# PNI V2000 Digital Vehicle Compass



## thumbs (Apr 11, 2002)

Been thinkin about a compass for my truck.  I would like to get any info you guy's may have one them.  What seems to work best?  I was lookin a the PNI V2000 Digital Vehicle Compass and it seems to be a great little unit.  Anyone know if it really works in the real world?  Another question is that the unit has a altimeter built into it.  Anyone know if it works and if so is it pretty accurate?  I have one on a gps and it's worthless.

Thanks for the help

Gary

Gary

Souderton, Pa


----------



## Gary B (Apr 11, 2002)

PNI V2000 Digital Vehicle Compass

Hi Gary, great name you have  , I have a PNI compass, not sure of the model, it doeswn't have the altimeter, but it works pretty good, the first one I got quite working after about 7-8 months, I contacted the mfg an they replaced it under warrenty.

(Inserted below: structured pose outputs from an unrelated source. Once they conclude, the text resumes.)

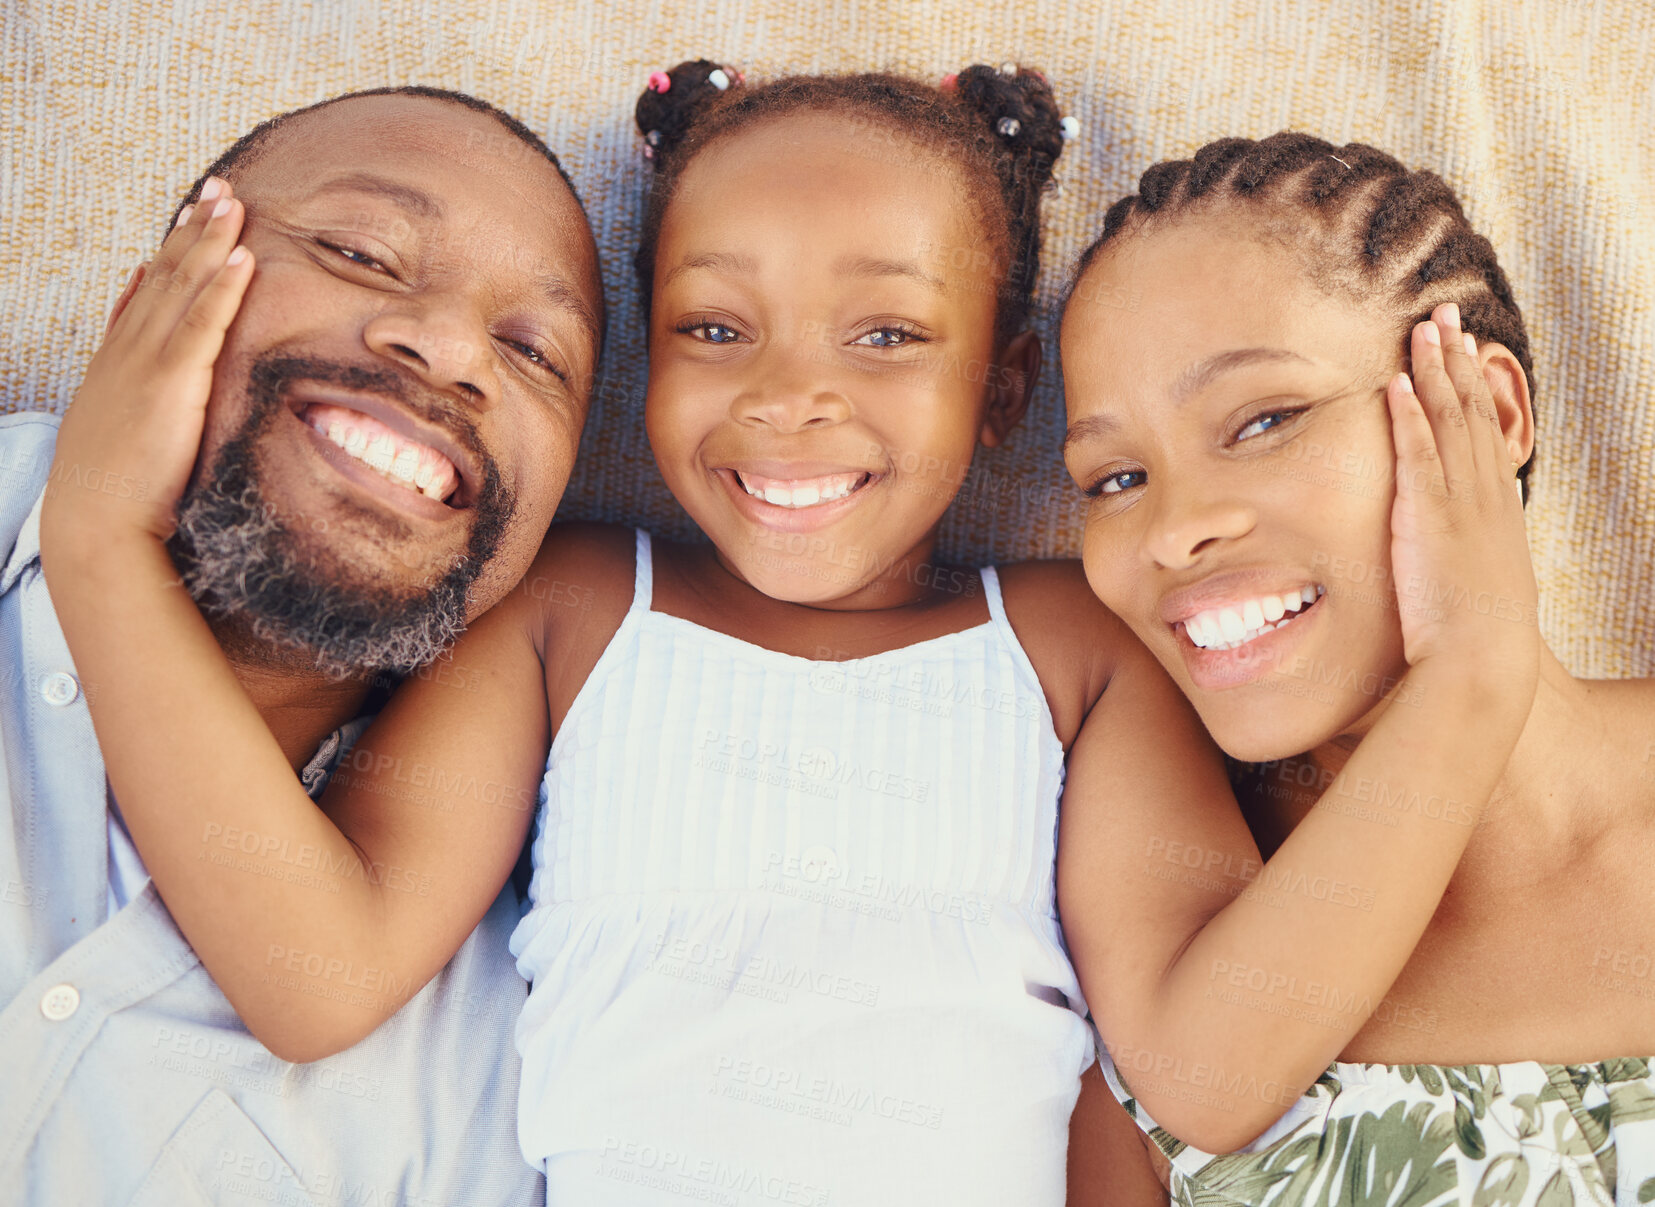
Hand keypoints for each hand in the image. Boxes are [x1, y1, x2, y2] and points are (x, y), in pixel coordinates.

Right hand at [41, 177, 252, 556]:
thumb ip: (140, 399)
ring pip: (183, 287)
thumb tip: (161, 382)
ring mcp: (147, 362)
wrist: (96, 522)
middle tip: (217, 188)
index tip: (189, 215)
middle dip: (193, 229)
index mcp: (117, 361)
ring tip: (233, 202)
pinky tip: (242, 257)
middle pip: (166, 276)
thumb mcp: (124, 433)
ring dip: (210, 241)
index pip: (146, 292)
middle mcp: (128, 351)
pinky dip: (222, 287)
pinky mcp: (171, 382)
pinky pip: (202, 323)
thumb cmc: (115, 491)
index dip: (171, 251)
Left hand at [1385, 302, 1538, 699]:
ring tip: (1423, 328)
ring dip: (1432, 370)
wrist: (1481, 662)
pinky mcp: (1427, 513)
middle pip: (1470, 411)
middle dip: (1455, 359)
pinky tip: (1395, 381)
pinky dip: (1408, 413)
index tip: (1467, 351)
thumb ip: (1469, 561)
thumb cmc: (1479, 642)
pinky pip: (1417, 451)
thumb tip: (1460, 559)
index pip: (1487, 433)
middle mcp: (1484, 496)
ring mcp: (1458, 501)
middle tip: (1446, 315)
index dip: (1476, 388)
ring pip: (1447, 419)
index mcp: (1498, 511)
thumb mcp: (1484, 590)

The replacement seems to work better, they go though batteries about every 4/5 months and when you change batteries you have to recalibrate it all over, which is some what of a job as you have to find an open area to be able to make 2 complete turns that take at least 20 seconds. I have a altimeter that I got at an auto parts place and it works great, have had it for about 10 years, I really like it when traveling. My GPS is the same way wouldn't trust it when flying (altimeter function). Happy trails GB


----------



## Kirk (Apr 14, 2002)

PNI V2000 Digital Vehicle Compass

For about the same price you can get a GPS which will give you headings, altitude, speed, and a bunch more information. And you don't have to adjust it for each vehicle to keep it accurate. I think that you would be much happier with one of those.

Good travelin !..................Kirk
www.1tree.net/adventure/

Good travelin! ......Kirk
www.1tree.net/adventure


----------



## drummerman (Apr 15, 2002)

PNI V2000 Digital Vehicle Compass

You would be much happier with a GPS.
Garmin III + is the one I have.  It has a compass, road map, (and a whole lot more features) and what I really like is "Trackback." 
Ever go somewhere, and the wife wants to check out all the little shops?  Then, trying to remember all the turns to get back to your site gets you somewhere you don't want to be?
With  the trackback feature, just follow the line on the GPS.  Takes you back to the point you started from turn by turn.
I NEVER go anywhere while camping unless I have my GPS with.


----------



## thumbs (Apr 15, 2002)

PNI V2000 Digital Vehicle Compass

Thanks guys.  I have an older gps and it works great.  This digital compass is about 90 bucks. I know these new gps's are great and do alot more than my old one but this is a unit I wanted for the truck.  It gives the out and inside temp, compass rose with digital readout, altitude,(hope it works better than the one one my gps)ice warning and barameter which has a weather forcaster with it.  If it works it should be great but then again ya never know.  Well anyway ordered it today and will let ya know how and if it works.



Gary

Souderton, Pa


----------